Neutrino interactions
The fundamental difficulty with all neutrino experiments is that neutrinos themselves are invisible in our detectors. Because they are light, electrically neutral, particles, they leave no trace. Often the only sign we have that a neutrino was there is when it interacts in the detector, producing secondary charged particles that we can track. We end up trying to work backwards from what we measure in our detector to trying to understand the neutrino that produced it, and work out its flavour and energy. Because of this, a good understanding of how neutrinos interact is vital -- any misunderstandings in our neutrino interaction model could directly result in uncertainties or errors in our measurements of fundamental parameters like neutrino oscillation or charge-parity violation.

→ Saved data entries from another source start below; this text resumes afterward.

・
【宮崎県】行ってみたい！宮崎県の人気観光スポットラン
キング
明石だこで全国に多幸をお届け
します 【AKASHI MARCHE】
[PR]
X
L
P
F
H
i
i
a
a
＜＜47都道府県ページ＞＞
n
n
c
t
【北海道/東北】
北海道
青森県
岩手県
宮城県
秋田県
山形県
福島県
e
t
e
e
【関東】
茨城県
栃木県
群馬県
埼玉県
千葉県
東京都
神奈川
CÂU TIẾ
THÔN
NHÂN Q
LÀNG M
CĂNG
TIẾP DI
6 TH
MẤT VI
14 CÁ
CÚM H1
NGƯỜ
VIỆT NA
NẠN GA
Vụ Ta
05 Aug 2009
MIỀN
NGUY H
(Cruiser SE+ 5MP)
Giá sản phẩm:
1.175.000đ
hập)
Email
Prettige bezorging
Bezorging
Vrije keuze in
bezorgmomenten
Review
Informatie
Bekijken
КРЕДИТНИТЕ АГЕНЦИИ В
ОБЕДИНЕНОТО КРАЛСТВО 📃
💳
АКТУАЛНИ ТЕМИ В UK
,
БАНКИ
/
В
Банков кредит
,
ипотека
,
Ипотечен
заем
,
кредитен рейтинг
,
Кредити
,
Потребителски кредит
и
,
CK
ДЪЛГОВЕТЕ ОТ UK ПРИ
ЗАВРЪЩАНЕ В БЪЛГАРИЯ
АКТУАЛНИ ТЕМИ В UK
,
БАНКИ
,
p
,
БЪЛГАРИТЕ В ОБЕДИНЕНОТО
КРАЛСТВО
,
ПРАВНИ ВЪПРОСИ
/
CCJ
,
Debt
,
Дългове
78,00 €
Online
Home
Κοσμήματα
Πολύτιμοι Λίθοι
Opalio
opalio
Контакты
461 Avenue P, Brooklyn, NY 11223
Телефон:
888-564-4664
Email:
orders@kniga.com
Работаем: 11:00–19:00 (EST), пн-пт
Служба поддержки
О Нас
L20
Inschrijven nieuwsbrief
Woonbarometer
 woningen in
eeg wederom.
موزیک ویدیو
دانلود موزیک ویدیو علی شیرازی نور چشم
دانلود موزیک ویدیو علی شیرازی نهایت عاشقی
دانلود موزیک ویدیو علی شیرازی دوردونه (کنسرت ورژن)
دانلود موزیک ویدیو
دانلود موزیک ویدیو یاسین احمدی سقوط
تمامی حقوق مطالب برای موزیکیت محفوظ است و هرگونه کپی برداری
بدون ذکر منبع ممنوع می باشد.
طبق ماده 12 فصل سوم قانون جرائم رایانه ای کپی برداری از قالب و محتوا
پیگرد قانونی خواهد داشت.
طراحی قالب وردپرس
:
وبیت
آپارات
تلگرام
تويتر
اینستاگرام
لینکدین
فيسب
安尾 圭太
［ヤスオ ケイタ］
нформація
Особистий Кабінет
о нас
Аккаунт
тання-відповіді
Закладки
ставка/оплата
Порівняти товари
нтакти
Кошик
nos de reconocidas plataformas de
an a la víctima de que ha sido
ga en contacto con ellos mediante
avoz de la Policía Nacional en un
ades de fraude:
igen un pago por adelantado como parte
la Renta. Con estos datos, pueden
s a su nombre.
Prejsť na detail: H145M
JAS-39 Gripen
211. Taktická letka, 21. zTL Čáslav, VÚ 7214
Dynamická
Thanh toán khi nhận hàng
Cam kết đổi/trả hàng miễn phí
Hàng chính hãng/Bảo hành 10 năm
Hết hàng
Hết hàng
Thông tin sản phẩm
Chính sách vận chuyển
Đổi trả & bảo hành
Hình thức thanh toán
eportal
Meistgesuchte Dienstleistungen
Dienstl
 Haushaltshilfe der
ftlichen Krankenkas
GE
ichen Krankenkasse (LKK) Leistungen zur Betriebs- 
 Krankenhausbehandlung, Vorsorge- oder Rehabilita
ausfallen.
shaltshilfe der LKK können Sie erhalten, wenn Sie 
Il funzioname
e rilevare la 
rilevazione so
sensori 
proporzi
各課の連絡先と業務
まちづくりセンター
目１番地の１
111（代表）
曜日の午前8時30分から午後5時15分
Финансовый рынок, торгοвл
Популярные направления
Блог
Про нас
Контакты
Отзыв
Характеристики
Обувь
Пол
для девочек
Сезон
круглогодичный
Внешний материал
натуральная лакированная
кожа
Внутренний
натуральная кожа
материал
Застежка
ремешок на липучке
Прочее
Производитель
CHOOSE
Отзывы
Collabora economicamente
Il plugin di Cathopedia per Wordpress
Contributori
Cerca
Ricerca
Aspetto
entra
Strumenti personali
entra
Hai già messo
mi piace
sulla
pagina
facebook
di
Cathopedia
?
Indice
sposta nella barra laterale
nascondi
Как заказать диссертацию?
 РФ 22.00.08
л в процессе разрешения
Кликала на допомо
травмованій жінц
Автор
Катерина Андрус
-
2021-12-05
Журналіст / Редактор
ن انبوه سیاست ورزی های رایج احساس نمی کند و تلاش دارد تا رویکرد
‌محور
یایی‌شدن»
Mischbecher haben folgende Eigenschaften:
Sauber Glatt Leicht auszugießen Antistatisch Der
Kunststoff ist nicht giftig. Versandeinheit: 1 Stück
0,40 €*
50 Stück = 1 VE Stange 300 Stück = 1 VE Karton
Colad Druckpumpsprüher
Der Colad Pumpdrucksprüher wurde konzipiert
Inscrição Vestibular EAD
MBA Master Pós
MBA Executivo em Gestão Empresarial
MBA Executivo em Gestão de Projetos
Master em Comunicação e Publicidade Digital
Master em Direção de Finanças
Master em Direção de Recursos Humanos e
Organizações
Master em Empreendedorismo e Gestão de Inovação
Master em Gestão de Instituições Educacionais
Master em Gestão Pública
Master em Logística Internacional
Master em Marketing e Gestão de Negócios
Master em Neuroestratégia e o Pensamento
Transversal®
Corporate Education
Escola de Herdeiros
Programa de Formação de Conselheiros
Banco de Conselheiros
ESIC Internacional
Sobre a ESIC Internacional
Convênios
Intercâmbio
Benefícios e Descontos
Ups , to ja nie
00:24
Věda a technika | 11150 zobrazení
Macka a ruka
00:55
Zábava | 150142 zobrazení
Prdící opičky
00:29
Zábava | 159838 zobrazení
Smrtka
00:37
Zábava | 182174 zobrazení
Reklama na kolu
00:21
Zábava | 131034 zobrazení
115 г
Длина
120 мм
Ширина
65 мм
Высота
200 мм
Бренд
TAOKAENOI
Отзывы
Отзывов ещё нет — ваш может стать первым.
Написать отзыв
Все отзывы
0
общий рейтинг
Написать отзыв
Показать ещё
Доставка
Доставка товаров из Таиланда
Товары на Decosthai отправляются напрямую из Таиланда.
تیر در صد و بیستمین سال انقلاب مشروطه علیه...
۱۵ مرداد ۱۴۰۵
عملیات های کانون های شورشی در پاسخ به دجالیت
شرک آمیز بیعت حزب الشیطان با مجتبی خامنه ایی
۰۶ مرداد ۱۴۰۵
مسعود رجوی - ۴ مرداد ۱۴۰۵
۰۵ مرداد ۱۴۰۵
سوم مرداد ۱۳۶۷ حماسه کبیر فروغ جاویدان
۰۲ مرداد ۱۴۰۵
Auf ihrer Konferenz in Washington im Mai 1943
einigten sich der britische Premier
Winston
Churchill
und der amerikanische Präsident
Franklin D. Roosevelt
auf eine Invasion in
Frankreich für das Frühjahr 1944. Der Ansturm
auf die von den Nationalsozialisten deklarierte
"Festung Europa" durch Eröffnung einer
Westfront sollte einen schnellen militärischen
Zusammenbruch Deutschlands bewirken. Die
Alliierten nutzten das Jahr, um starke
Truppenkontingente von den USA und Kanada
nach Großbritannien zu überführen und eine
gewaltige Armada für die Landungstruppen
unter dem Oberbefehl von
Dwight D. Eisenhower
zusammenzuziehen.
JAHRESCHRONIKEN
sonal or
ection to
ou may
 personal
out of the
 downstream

Liquid argon detectors provide exquisite images of neutrino interactions, but it comes at a price: argon is a large nucleus and nuclear effects are significant. That adds an extra layer of complication to predicting neutrino interactions on argon. MicroBooNE is making -- in many cases the first ever -- high statistics measurements of neutrino interactions on argon to measure these processes directly. The measurements we make will be of great interest to future experiments using liquid argon detectors, such as Fermilab's Short Baseline Neutrino programme and DUNE.
The Oxford Group on MicroBooNE
The Oxford group on MicroBooNE is led by Dr. Kirsty Duffy. Dr. Duffy is Physics Analysis Coordinator for the MicroBooNE collaboration; previously (2019-2021) she served as Co-Convener of the Cross Section Physics Group. Her research interest is particularly in neutrino interactions in argon -- she is currently working on a measurement of muon neutrino interactions that produce a single charged pion, as well as a measurement of electron neutrino interactions that produce at least one proton but no pions.